**EXERCISE**
All of the records below should be output exactly.

**EXTRACTED DATA**
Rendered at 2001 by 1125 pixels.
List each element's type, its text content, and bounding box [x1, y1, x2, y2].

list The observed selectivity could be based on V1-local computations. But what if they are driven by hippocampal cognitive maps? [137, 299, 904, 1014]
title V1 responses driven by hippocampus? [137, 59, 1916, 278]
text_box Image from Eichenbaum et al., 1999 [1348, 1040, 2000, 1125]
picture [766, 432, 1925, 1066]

**ANSWER SPACE**
Rendered at 2001 by 1125 pixels.
List each element's type, its text content, and bounding box [x1, y1, x2, y2].

list The observed selectivity could be based on V1-local computations. But what if they are driven by hippocampal cognitive maps? [137, 299, 904, 1014]
title V1 responses driven by hippocampus? [137, 59, 1916, 278]
text_box Image from Eichenbaum et al., 1999 [1348, 1040, 2000, 1125]
picture [766, 432, 1925, 1066]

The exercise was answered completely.